* _Problem requirements_: Write the next part of the text on managing project risk, picking up right after its final sentence.

Manage Risk
Learning Objectives
After completing this unit, you will be able to:
- Explain risk attitude.
- Categorize project risks.
- Identify and document risks.
- Assess risk exposure.
What Is Your Risk Attitude?
Are you a risk taker—one who is always up for a new adventure? Do you avoid risk, preferring to take the road already known? Or are you somewhere in between, willing to take calculated risks?
Walden University lets you know it’s all about attitude.
Risk attitude (perception) defines your overall position on risk, which can range from risk taker to risk avoider. Your overall risk attitude is influenced by three factors: risk appetite, risk tolerance, and risk threshold. Risk appetite is the degree of willingness to accept risk in relation to the expected reward. Risk tolerance is how much risk you will withstand; and it may be different depending on the circumstances. Risk threshold is the upper and lower limits of risk you are willing to take.
Your personal risk attitude influences the choices you make and whether you take or pass on opportunities depending on the level of uncertainty and risk. But have you ever done a detailed risk analysis as a way to calculate the risk? Applying project risk management can help you make informed decisions, just as it does in business organizations.
What’s at Risk?
Organizations, project managers, and project sponsors are aware that risks await any project. They have no interest in activities that negatively impact the organization or the project plan. What they are interested in is the opportunity and return on investment that the project represents. But they can’t afford to throw caution to the wind. From the time a project is selected and throughout its lifecycle, they must adopt a more measured risk attitude. They must understand and plan for the risks they face.

(Extracted text data from pages)
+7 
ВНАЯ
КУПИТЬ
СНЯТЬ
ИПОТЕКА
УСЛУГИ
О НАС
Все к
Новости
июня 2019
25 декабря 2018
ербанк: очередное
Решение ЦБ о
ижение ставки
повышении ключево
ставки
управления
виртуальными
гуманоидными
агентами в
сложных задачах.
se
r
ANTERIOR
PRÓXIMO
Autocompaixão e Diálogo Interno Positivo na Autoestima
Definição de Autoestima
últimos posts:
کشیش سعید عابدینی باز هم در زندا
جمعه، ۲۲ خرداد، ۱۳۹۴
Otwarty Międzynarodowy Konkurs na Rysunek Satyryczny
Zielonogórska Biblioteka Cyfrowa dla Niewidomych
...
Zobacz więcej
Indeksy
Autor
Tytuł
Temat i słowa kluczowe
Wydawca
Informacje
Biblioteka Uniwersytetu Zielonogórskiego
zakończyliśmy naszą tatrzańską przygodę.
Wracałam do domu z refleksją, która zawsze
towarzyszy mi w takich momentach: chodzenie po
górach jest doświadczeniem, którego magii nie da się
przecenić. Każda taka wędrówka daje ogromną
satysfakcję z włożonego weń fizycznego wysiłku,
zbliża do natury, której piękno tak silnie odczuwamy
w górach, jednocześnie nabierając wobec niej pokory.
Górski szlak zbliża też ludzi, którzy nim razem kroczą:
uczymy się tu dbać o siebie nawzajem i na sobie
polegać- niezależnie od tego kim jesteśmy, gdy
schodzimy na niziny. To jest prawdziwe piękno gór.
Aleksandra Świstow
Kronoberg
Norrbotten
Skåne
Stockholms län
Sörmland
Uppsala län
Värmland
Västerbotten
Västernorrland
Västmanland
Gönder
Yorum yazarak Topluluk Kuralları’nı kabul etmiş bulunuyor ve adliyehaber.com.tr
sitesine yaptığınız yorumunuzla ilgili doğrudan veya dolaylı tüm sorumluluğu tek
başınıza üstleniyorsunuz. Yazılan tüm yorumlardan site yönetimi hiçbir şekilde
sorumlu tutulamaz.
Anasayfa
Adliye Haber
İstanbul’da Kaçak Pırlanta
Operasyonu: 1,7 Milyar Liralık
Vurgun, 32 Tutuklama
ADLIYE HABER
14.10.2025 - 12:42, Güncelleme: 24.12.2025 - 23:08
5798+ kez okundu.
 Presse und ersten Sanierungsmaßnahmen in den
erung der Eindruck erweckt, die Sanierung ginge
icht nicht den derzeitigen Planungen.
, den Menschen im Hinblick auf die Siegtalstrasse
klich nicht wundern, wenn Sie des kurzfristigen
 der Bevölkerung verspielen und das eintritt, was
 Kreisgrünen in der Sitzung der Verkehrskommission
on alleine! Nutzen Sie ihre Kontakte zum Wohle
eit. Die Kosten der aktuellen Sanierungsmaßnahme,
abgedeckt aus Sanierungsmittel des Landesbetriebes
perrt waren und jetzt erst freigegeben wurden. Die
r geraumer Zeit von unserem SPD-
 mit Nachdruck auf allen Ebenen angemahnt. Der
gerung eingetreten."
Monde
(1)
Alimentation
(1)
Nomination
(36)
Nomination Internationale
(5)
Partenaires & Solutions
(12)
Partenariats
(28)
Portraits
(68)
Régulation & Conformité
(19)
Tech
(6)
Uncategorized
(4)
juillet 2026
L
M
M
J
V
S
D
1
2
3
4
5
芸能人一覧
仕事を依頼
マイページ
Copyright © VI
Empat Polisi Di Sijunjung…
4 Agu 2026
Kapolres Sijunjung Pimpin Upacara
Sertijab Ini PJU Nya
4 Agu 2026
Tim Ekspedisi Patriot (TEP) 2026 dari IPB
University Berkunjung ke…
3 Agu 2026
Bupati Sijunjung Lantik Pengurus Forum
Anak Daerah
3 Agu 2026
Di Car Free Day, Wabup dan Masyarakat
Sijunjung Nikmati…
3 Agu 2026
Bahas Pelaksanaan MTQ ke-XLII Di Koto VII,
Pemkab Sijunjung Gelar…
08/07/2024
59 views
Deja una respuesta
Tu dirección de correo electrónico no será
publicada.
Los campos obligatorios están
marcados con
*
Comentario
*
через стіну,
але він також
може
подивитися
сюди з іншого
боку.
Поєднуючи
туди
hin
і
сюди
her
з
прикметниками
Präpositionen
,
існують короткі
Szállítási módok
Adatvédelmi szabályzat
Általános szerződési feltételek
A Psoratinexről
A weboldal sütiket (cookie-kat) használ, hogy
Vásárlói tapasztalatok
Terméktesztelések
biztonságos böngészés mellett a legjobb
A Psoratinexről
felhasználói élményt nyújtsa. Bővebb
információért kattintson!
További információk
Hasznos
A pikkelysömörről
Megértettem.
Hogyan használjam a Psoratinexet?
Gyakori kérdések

* _Task answer_:
The first piece of risky business occurs during project selection. Decision makers must decide which projects to select. Risk attitude plays a factor in this decision. But project selection is an analytical process that’s bigger than mere risk appetite.
How do executives decide whether to pursue certain projects based on the level of risk? How do they weigh the options? How do they plan for risk?
It starts with risk management—a proactive and continuous approach for managing the uncertainty that exists in all projects. Risk attitude will largely influence these decisions, but organizations can only make informed decisions to accept risk or not when they have an estimated level of risk.
How is project risk estimated? Let’s see how it works.
Expect the Unexpected
The first step is to identify potential risks. These are typically documented in a risk register. Brainstorming and interviews are common techniques that help identify risk. But regardless of the technique, it’s important for the project sponsor, key stakeholders, and subject matter experts to be involved in the process and take ownership for certain risks. The project manager and the project team may not have the functional expertise or strategic insight to accurately identify or own them.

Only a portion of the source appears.